É difícil tirar dos olhos dela. A longa pala fina como uma folha de papel que se alarga pelo jardim, a apontar para a vista sobre a baía de Lagos. Chegados ao Algarve e olhando para o projeto, seríamos perdoados se julgássemos estar perante mais uma casa de férias. Não é, de todo, esse o caso.
A proposta chegou às mãos do arquiteto Mário Martins em 2019 e só se deu por concluído em 2022. “Já conhecia a família há vários anos e sabia que queriam mudar de casa, construir uma nova. Testámos várias localizações e lotes, mas nenhum se concretizou. A nossa equipa acabou por encontrar esta oportunidade, um lugar muito interessante que surgiu por acaso”, recorda da árdua busca pelo sítio perfeito.
A avistar a baía, junto à Meia Praia, nasceu a Casa Libre, com os seus amplos 400 metros quadrados num terreno com pendente para sul e uma vista desafogada. Meio trabalho já estava feito, mas ainda assim revelou-se complicado de concretizar, porque havia a vontade de que a casa tivesse apenas um piso térreo.
“Era uma exigência difícil, no caso ter um lote que possibilitasse construir o programa pretendido de quatro ou cinco quartos, tudo num piso com áreas de implantação generosas. Este terreno acabou por possibilitar isso.”
Voltando à estrela, a pala, o arquiteto nota que é um “elemento paradoxal”. “Por um lado temos uma casa assente num bloco monolítico. E depois ela é recortada para aquele pátio, como se fosse um paralelepípedo escavado, onde se criam espaços escavados.

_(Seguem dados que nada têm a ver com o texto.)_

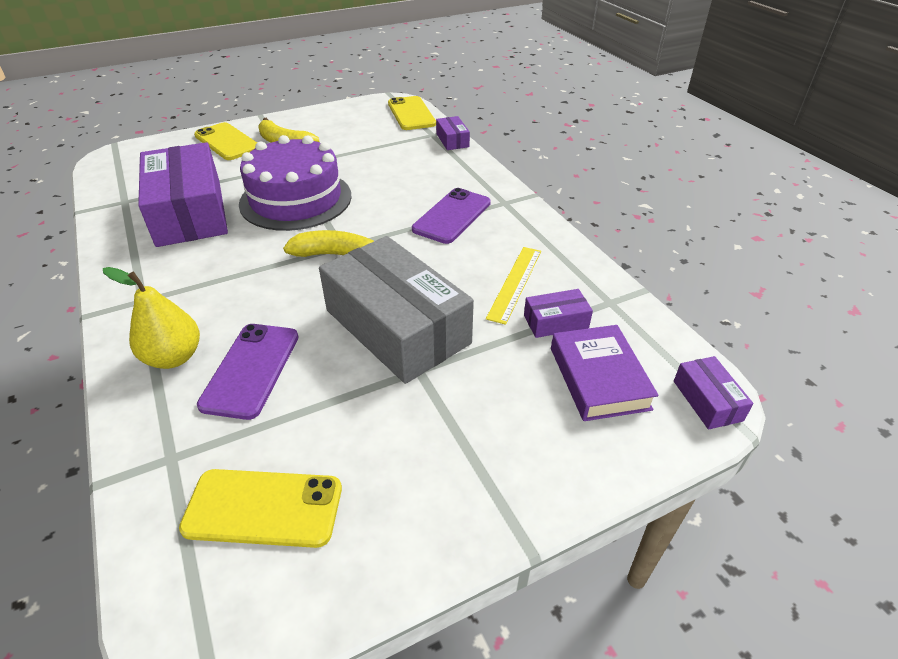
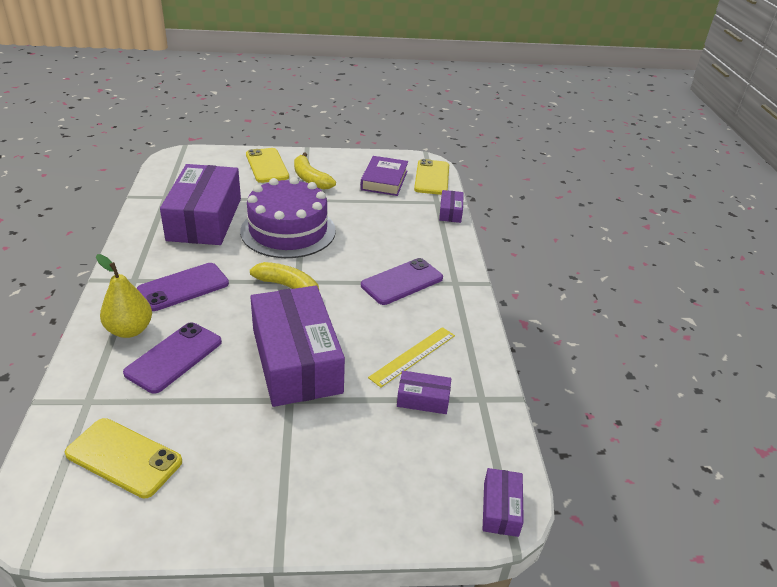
camera: 20 degrees right, 5 degrees down
(211, 290) = (183, 287): none -> purple phone
(397, 326) = (296, 360): grey box -> purple box
(599, 378) = (424, 457): purple book -> purple book (384, 180)

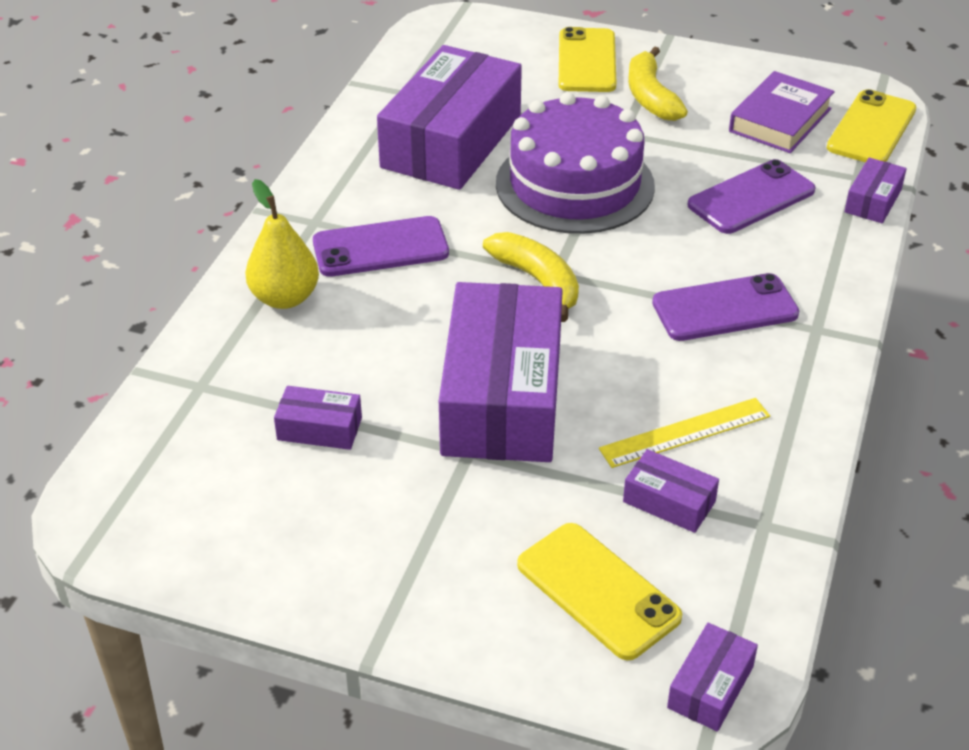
camera: 25 degrees right, 5 degrees up
(124, 457) = (222, 473): yellow phone -> yellow phone (598, 591)
(174, 357) = (331, 351): purple phone -> purple phone (751, 198)
(184, 409) = (319, 428): none -> purple box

Depois há esse bloco para o pátio e a pala surge como o elemento solto, fino, por cima do bloco”, explica. São quase sete metros de balanço e uma impressionante altura de apenas 20 centímetros no seu limite.
Terá sido este o momento mais desafiante do projeto, também por ser “um elemento tecnicamente difícil”. “Não me canso de dizer que a arquitetura não é trabalho de um homem só. É de uma equipa e aqui é particularmente visível a técnica da engenharia, um trabalho calculado e bem executado, que resolveu muito bem todos os aspetos difíceis.”
“É importante notar que a casa não se impõe no local. Deixa-se tomar pelo sítio, o jardim entra pela pala até bordejar a sala”, alerta o arquiteto. À volta da casa, a vista é desafogada. Talvez um pouco demais, o que obrigou também a resguardar um pouco as áreas “para que não abrisse demasiado a casa e se perdesse uma certa intimidade”. A partir dali nasceram as pequenas reentrâncias interiores no bloco, pequenos pátios, “virando a casa sobre si mesma”.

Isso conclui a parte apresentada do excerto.